How and why do two Canterbury faculty members start a chicken keepers club for students? If you ask one of the club's advisors, dean of faculty Wright Danenbarger, he'll tell you that the idea was hatched one day during a conversation he was having with his colleague Chris Roberts, a math instructor. "Chris and I had been talking about chicken keeping, and he was interested in the hens I keep at home," said Wright. "He had a great deal of enthusiasm for the idea and I did not want to do it alone, so we teamed up to bring it to Canterbury. Best of all, it's is a student-run, self-sustaining project."
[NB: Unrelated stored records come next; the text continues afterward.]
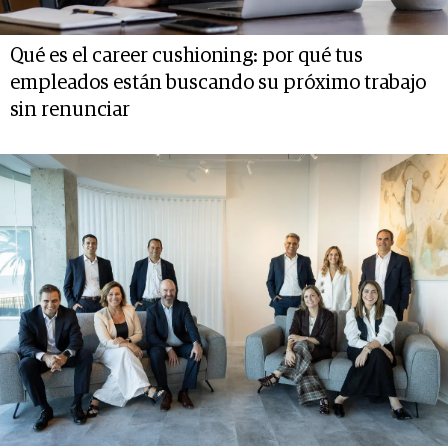
Qué es el career cushioning: por qué tus
empleados están buscando su próximo trabajo
sin renunciar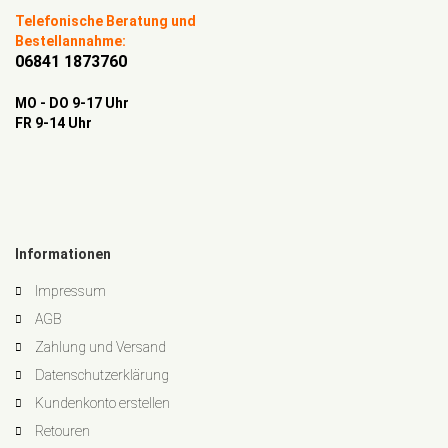
Telefonische Beratung und
Bestellannahme:
06841 1873760
MO - DO 9-17 Uhr
FR 9-14 Uhr
Informationen
Impressum
AGB
Zahlung und Versand
Datenschutzerklärung
Kundenkonto erstellen
Retouren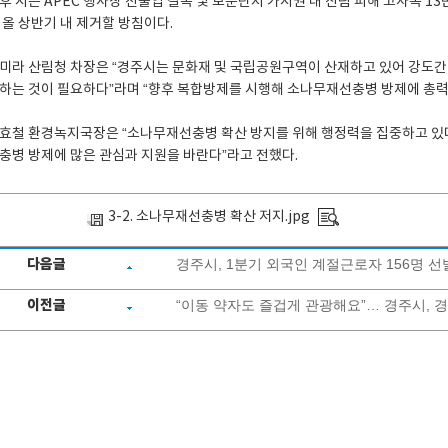
후 시는 APEC 행사장 진출입 길목 및 보문단지 가시권 내 산림 피해 고사목 13
 올 상반기 내 제거할 방침이다.
미라 산림청 차장은 “경주시는 문화재 및 국립공원구역이 산재하고 있어 강도간벌
하는 것이 필요하다”라며 “향후 복합방제를 시행해 소나무재선충병 방제에 총력 
효철 환경녹지국장은 “소나무재선충병 확산 방지를 위해 행정력을 집중하고 있다
충병 방제에 많은 관심과 지원을 바란다”라고 전했다.
3-2. 소나무재선충병 확산 저지.jpg
다음글
경주시, 1분기 외국인 계절근로자 156명 
이전글
“이동 약자도 즐겁게 관광해요”… 경주시, 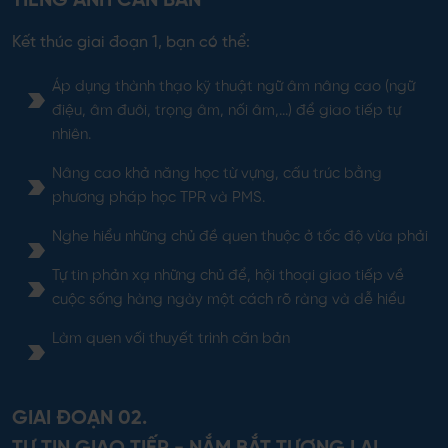
TIẾNG ANH CĂN BẢN
Kết thúc giai đoạn 1, bạn có thể:
Áp dụng thành thạo kỹ thuật ngữ âm nâng cao (ngữ
điệu, âm đuôi, trọng âm, nối âm,...) để giao tiếp tự
nhiên.
Nâng cao khả năng học từ vựng, cấu trúc bằng
phương pháp học TPR và PMS.
Nghe hiểu những chủ đề quen thuộc ở tốc độ vừa phải
Tự tin phản xạ những chủ để, hội thoại giao tiếp về
cuộc sống hàng ngày một cách rõ ràng và dễ hiểu
Làm quen vối thuyết trình căn bản
GIAI ĐOẠN 02.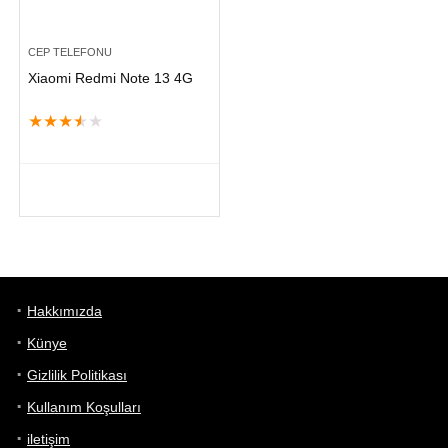
CEP TELEFONU
Xiaomi Redmi Note 13 4G
★
★
★
★
★
Hakkımızda
Künye
Gizlilik Politikası
Kullanım Koşulları
iletişim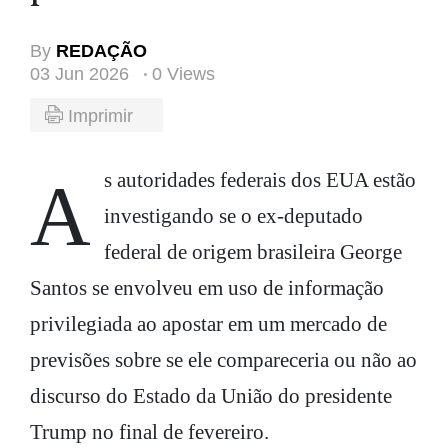
By
REDAÇÃO
03 Jun 2026
0 Views
Imprimir
As autoridades federais dos EUA estão
investigando se o ex-deputado
federal de origem brasileira George
Santos se envolveu em uso de informação
privilegiada ao apostar em um mercado de
previsões sobre se ele compareceria ou não ao
discurso do Estado da União do presidente
Trump no final de fevereiro.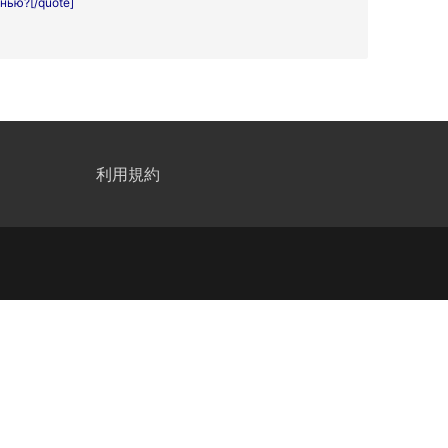
нью?[/quote]
利用規約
The Canterbury Chicken Keepers Club started this fall with twenty-three enthusiastic students and twenty-five eager-to-lay-eggs chickens. The club meets every two weeks to discuss how best to organize day-to-day operations and to share what they have learned from reading the club's "bible," The Chicken Whisperer's Guide to Keeping Chickens, forty copies of which were donated by the publisher.
To raise "seed money," they spoke to the Office of Advancement about offering a dozen fresh Cbury eggs a week during the school year to the highest bidder at the annual Parents' Weekend auction. Advancement thought it was a great idea, and the money raised by the auction item helped launch the project.
Math teacher Sam Hargrove, associate head of school Pete Cotier '86, and Chris built the coop. Ross Coco of the maintenance department and his crew helped, specifically with the roof. The coop was designed to be easily maintained, with a fold-up roost and easy-to-clean nesting boxes. It also sports solar panels to provide light and enough heat to keep the water from freezing.
Once the coop was complete, Chris then purchased chickens from Benedict's Home and Garden in Oxford, CT. They began with fourteen Leghorns (white) and thirteen Red Cross. These types are built for New England winters and are efficient egg layers.
The students are responsible for cleaning the coop, feeding and watering the chickens, and collecting the eggs. They do this daily in pairs on a rotating schedule. Students also make business decisions and promote the sale of eggs through social media, public relations efforts, and targeted messaging. The club had its first sale on January 6, and sold out (ten dozen eggs) in thirty minutes. The egg stand is open on Fridays in front of the dining hall. They are sold on a first come, first served basis.
Says Wright, "One of our major goals is to teach the students about sustainability. We hope the funds from egg sales will pay for the price of coop upkeep, chicken food, and hay/pine shavings."
Adds Chris, "We want students to not only learn about the responsibility of caring for the chickens, but also to learn the business and marketing aspects of a operating a small business. Students in the "Animation and Imaging" class designed logos, and the club voted for their favorite to be used on the egg cartons."
"I've always wanted chickens at home but we can't have them at my house so I was extremely excited to hear that chickens would be coming to my other home, Canterbury," said club member Kara Santoro '17. "My role in the club is to take care of the chickens one morning a week with my classmate Sinead O'Donnell. Of course, I also perform regular day-to-day coop maintenance and collect eggs.
Current parents Vlad and Carol Papov (Vlad '16, Bella '18) won the auction item and have recently started receiving their weekly egg delivery. After picking up his family's first dozen eggs, Vlad Papov wrote to Wright, saying, "I believe we have determined a perfect system! Picked up the eggs this morning from the admissions fridge on the way home from the gym. Made fried eggs when I got home today. Delicious!"
In addition to pumping profits from egg sales back into the project to pay for food and coop supplies, the club collects rainwater and uses food waste from the dining hall to help feed the chickens. The club's plans for the future include using chicken waste to fertilize a vegetable garden.